Needless to say that I NEVER invited people to my home. I tried to keep all the turmoil of my home life away from kids at school. I was embarrassed. It was bad enough that we couldn't afford to dress like other kids, but I sure didn't want them to know that sometimes we didn't get to eat.

I can remember coming back to school after the holiday breaks with dread. People always wanted to know what you got for Christmas. I had a blanket reply of "Oh, this and that." I didn't want anyone to know that there were times we didn't get anything but a $5 sweatshirt. If that. Or that sometimes generous Aunts and Uncles would try to get us something. That kind of stuff is mortifying to kids. It was like that throughout my childhood and teens.

I couldn't go to the mall and hang out like other girls. I didn't have the money to go get a burger or chill at the skating rink. I couldn't go to a movie or the fair. We just never had any money.

So, I got good at keeping people at arms length.

And, 7th grade was not the only year we moved like that. It was commonplace in my world to move several times a year. The worst time for me was 8th grade. It started out awesome. We had moved back to the Sylvan Hills area where I had attended 3 whole years of elementary. I already knew most of the kids there and already had some friends. I loved it there. However, right after the first nine weeks of school we moved to Vilonia (a town about half an hour away). I had to make new friends. As much as I missed Sylvan Hills, Vilonia turned out to be a great move for me. I immediately found a group of girls I fit right in with. There were about 5 of us in all, and we were inseparable. We laughed all the time!!! I even got to go to parties for the first time in my young life.

But my family never stayed in one place for long.
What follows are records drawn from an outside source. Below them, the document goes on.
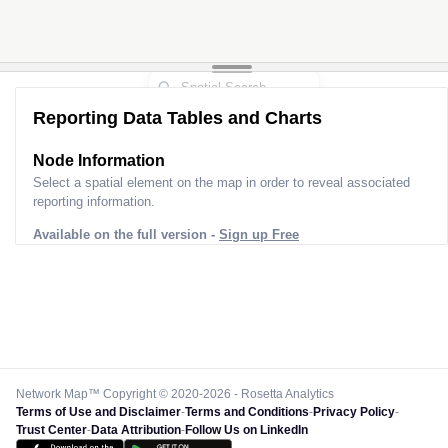
Reporting Data Tables and Charts
Node Information
Select a spatial element on the map in order to reveal associated
reporting information.
Available on the full version -
Sign up Free
Network Map™ Copyright © 2020-2026 - Rosetta Analytics
Terms of Use and Disclaimer
-
Terms and Conditions
-
Privacy Policy
-
Trust Center
-
Data Attribution
-
Follow Us on LinkedIn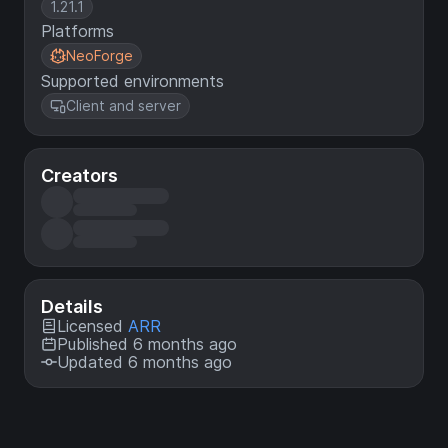
1.21.1
Platforms
NeoForge
Supported environments
Client and server
Creators
Details
Licensed
ARR
Published 6 months ago
Updated 6 months ago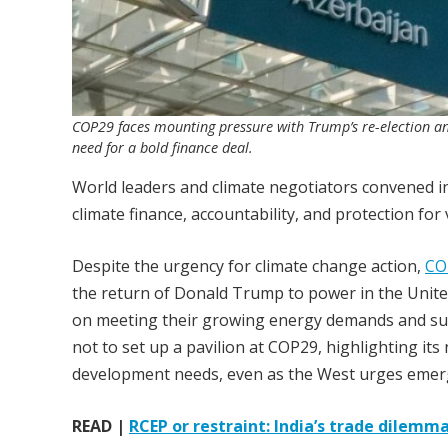
COP29 faces mounting pressure with Trump’s re-election an
need for a bold finance deal.
World leaders and climate negotiators convened i
climate finance, accountability, and protection fo
Despite the urgency for climate change action,
CO
the return of Donald Trump to power in the United
on meeting their growing energy demands and supp
not to set up a pavilion at COP29, highlighting its
development needs, even as the West urges emerg
READ |
RCEP or restraint: India’s trade dilem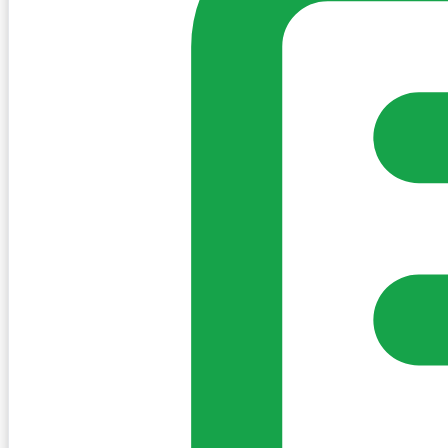
Sign in to post. Permissions are checked by the existing c
my-village.ie™
•
Villages
•
Businesses
•
Clubs
•
Communit
Cookies
We use essential cookies to keep the site working. We'd a
Policy
Essential only
Accept
Get the My-Village App
Add to your home screen for quick access
Install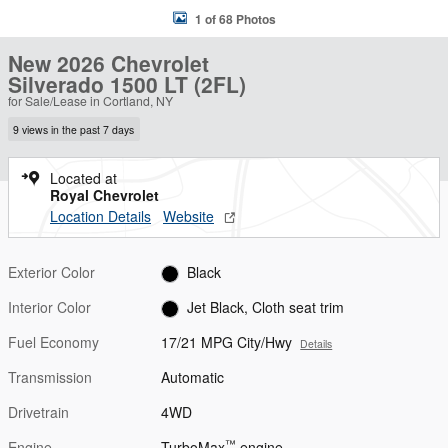
1 of 68 Photos
New 2026 Chevrolet
Silverado 1500 LT (2FL)
for Sale/Lease in Cortland, NY
9 views in the past 7 days
Located at
Royal Chevrolet
Location Details
Website
Exterior Color
Black
Interior Color
Jet Black, Cloth seat trim
Fuel Economy
17/21 MPG City/Hwy
Details
Transmission
Automatic
Drivetrain
4WD
™
Engine
TurboMax
engine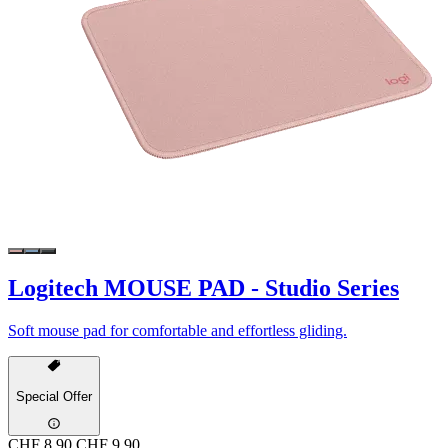
Logitech MOUSE PAD - Studio Series
Soft mouse pad for comfortable and effortless gliding.
Special Offer
CHF 8.90
CHF 9.90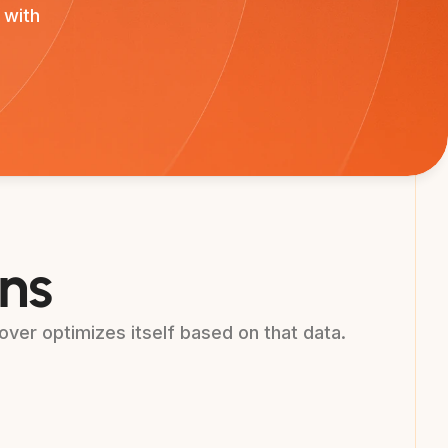
 with
ons
ver optimizes itself based on that data.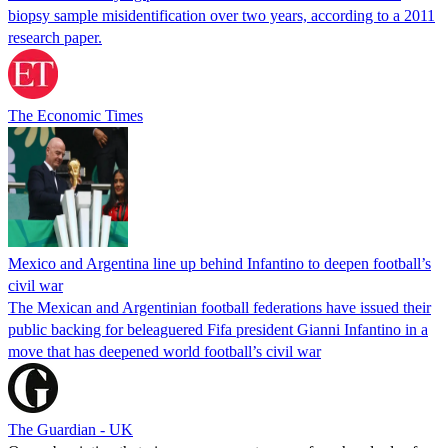
biopsy sample misidentification over two years, according to a 2011
research paper.
The Economic Times
Mexico and Argentina line up behind Infantino to deepen football’s
civil war
The Mexican and Argentinian football federations have issued their
public backing for beleaguered Fifa president Gianni Infantino in a
move that has deepened world football’s civil war
The Guardian - UK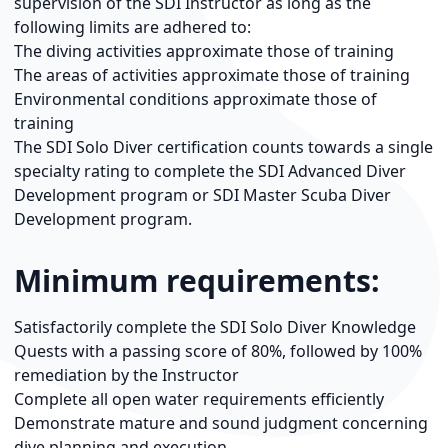
supervision of the SDI Instructor as long as the
following limits are adhered to:
The diving activities approximate those of training
The areas of activities approximate those of training
Environmental conditions approximate those of
training
The SDI Solo Diver certification counts towards a single
specialty rating to complete the SDI Advanced Diver
Development program or SDI Master Scuba Diver
Development program.
Minimum requirements:
Satisfactorily complete the SDI Solo Diver Knowledge
Quests with a passing score of 80%, followed by 100%
remediation by the Instructor
Complete all open water requirements efficiently
Demonstrate mature and sound judgment concerning
dive planning and execution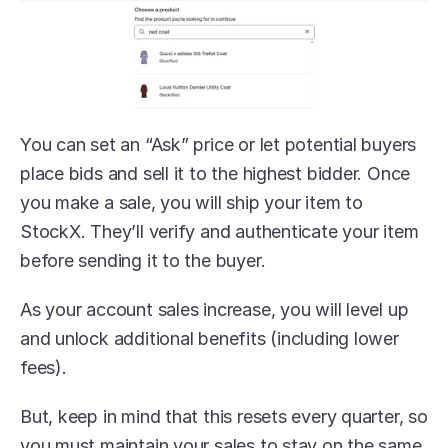
You can set an “Ask” price or let potential buyers 
place bids and sell it to the highest bidder. Once 
you make a sale, you will ship your item to 
StockX. They’ll verify and authenticate your item 
before sending it to the buyer.
As your account sales increase, you will level up 
and unlock additional benefits (including lower 
fees).
But, keep in mind that this resets every quarter, so 
you must maintain your sales to stay on the same 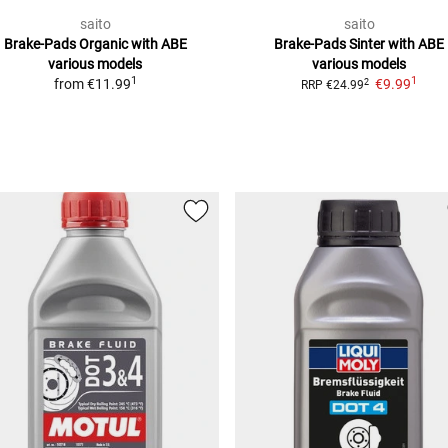
saito
saito
Brake-Pads Organic with ABE
Brake-Pads Sinter with ABE
various models
various models
1
1
from
€11.99
€9.99
2
RRP
€24.99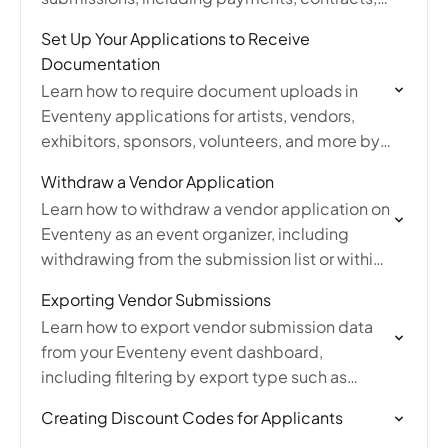
tickets, and booth assignments.
Set Up Your Applications to Receive
Documentation
Learn how to require document uploads in
Eventeny applications for artists, vendors,
exhibitors, sponsors, volunteers, and more by
adding file attachment questions and
Withdraw a Vendor Application
managing application editing settings.
Learn how to withdraw a vendor application on
Eventeny as an event organizer, including
withdrawing from the submission list or within
an individual submission with an optional
Exporting Vendor Submissions
reason.
Learn how to export vendor submission data
from your Eventeny event dashboard,
including filtering by export type such as
submissions, invoices, jury scores, pictures,
Creating Discount Codes for Applicants
and more.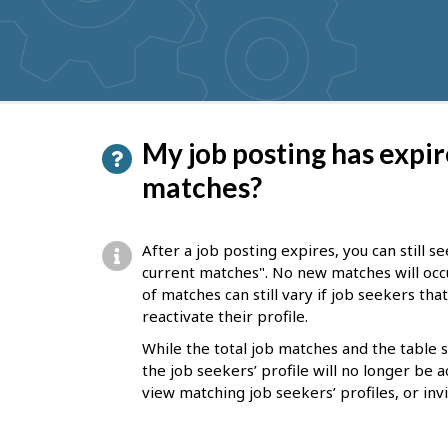
get
suggestions
P
My job posting has expire
a
matches?
g
e
After a job posting expires, you can still 
d
current matches". No new matches will occ
of matches can still vary if job seekers th
e
reactivate their profile.
t
While the total job matches and the table
a
the job seekers’ profile will no longer be a
i
view matching job seekers’ profiles, or inv
l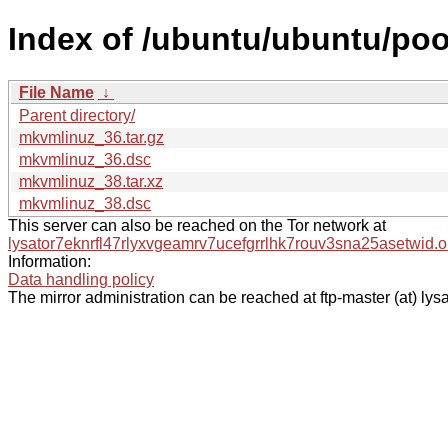
Index of /ubuntu/ubuntu/po
File Name
↓
Parent directory/
mkvmlinuz_36.tar.gz
mkvmlinuz_36.dsc
mkvmlinuz_38.tar.xz
mkvmlinuz_38.dsc
This server can also be reached on the Tor network at
lysator7eknrfl47rlyxvgeamrv7ucefgrrlhk7rouv3sna25asetwid.o
Information:
Data handling policy
The mirror administration can be reached at ftp-master (at) lysa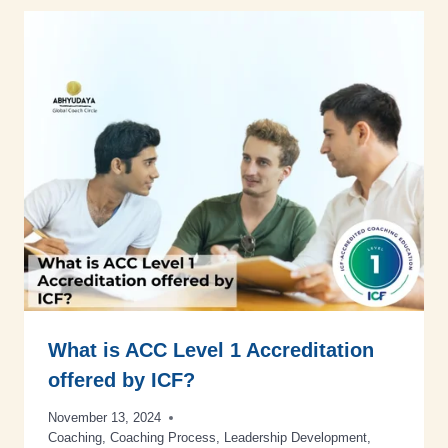
What is ACC Level 1 Accreditation
offered by ICF?
November 13, 2024
Coaching
,
Coaching Process
,
Leadership Development
,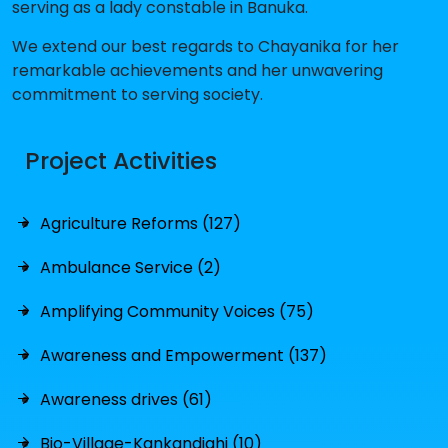
serving as a lady constable in Banuka.
We extend our best regards to Chayanika for her
remarkable achievements and her unwavering
commitment to serving society.
Project Activities
Agriculture Reforms (127)
Ambulance Service (2)
Amplifying Community Voices (75)
Awareness and Empowerment (137)
Awareness drives (61)
Bio-Village-Kankandighi (10)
Toward the end of the year we moved again. There was only a few weeks of school left, and we moved to a town in North Little Rock. It was a new school. I was a stranger. And I was angry.

I gave up. I decided it wasn't worth the effort to try to make real friends, so I didn't even try. In fact, it would be years before I ever really tried again. By the time I decided I really wanted to have some REAL friends and not just people I was friendly to in the halls at school or work...it was too late. I just wasn't any good at it anymore.

Lately, I've really started to feel this void in my life. I think it would be nice to have one or two female friends that I could hang out with ever once in awhile. Someone to see chick flicks with...or any movie for that matter. Someone to hit the gym with or go to a museum. At the same time, I really want to find a friend or two who I have things in common with. Things like art, theater, and books. It would be kind of neat to have a friend who was actually into the same things as me. At least some of the same things.

So, I've been thinking about the subject of friends. How to make a friend. How to keep a friend. I would like to meet new people or just get to know some people better than I currently do.

It's a scary thing. No one can really know what it costs me to even try to strike up a friendship. It takes courage for me to ask someone if they want to hang out sometime. There's fear of being rejected. There's fear that someone doesn't really like me much and I'm putting them on the spot. I would hate to make anyone uncomfortable.

So, this is new territory for me. I'm trying to find activities outside of my home where I might meet someone that could be a potential friend. At the same time, I don't want to appear desperate or pathetic. Like I said, I'm a loner by nature, so I am a bit socially awkward. And I know that I would not expect anyone to just be available any ole time. I'm not. I'm busy and tied down sometimes also. But I also recognize that if I want to make a friend, I am going to have to put myself out there, make myself available, and be willing to even inconvenience myself sometimes.

I think in the end it will be well worth it.